Only the lines from the start of the data below through the line that contains "f_number: 1.78" are to be copied, exactly and without pictures.

::: TASK INPUT

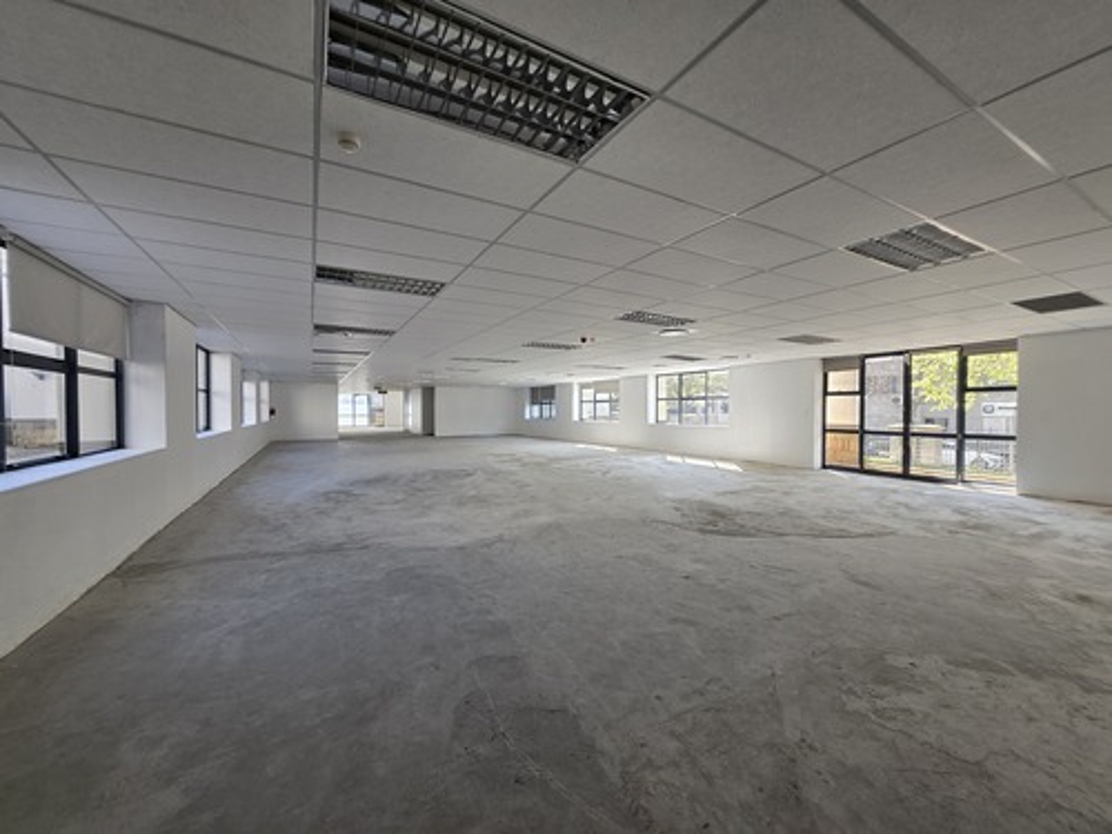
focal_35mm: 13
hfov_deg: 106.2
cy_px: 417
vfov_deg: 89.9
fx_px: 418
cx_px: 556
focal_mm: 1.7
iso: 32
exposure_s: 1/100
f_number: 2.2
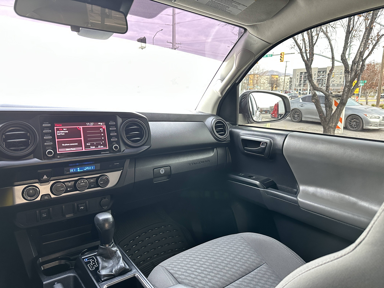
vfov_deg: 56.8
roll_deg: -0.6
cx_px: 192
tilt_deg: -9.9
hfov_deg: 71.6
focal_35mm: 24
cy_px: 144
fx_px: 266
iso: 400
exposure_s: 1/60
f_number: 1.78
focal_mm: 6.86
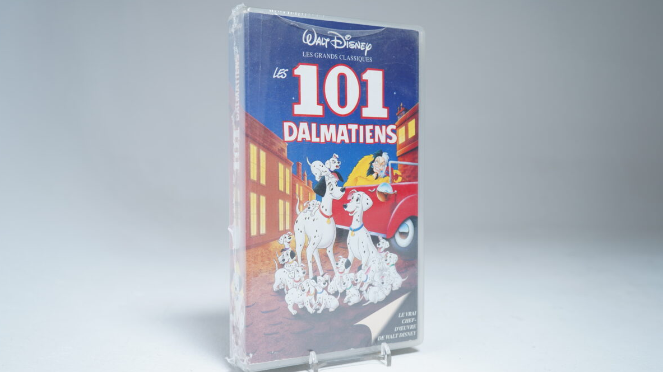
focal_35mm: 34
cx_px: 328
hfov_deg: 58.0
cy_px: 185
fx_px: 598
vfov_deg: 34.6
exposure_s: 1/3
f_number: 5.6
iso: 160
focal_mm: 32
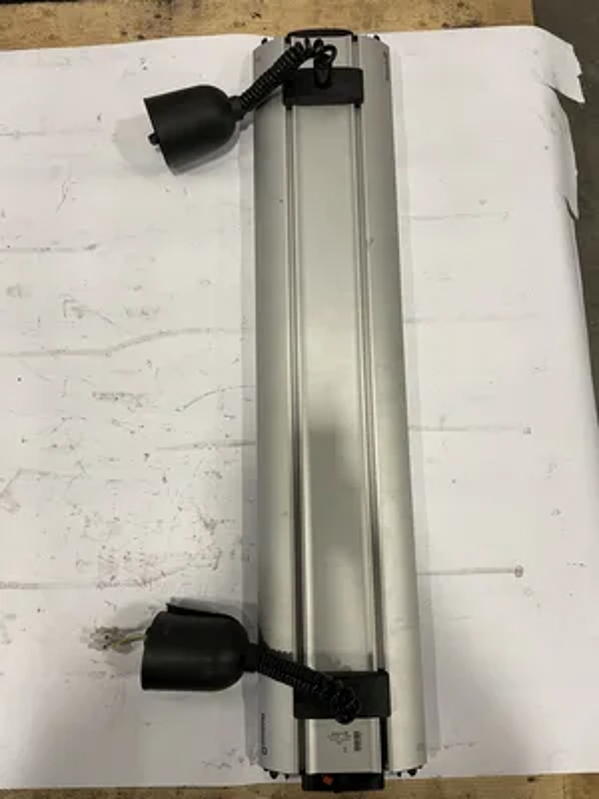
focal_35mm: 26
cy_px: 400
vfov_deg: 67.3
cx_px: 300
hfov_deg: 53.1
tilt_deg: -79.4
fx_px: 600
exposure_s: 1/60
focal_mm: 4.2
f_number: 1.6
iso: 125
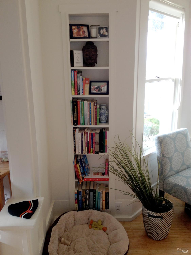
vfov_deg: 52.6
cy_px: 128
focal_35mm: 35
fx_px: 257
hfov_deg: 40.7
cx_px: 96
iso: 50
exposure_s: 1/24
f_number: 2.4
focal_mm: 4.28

::::::

» **WRITTEN ANSWER**:
focal_35mm: 13
hfov_deg: 106.2
cy_px: 417
vfov_deg: 89.9
fx_px: 418
cx_px: 556
focal_mm: 1.7
iso: 32
exposure_s: 1/100
f_number: 2.2
vfov_deg: 56.8
roll_deg: -0.6
cx_px: 192
tilt_deg: -9.9
hfov_deg: 71.6
focal_35mm: 24
cy_px: 144
fx_px: 266
iso: 400
exposure_s: 1/60
f_number: 1.78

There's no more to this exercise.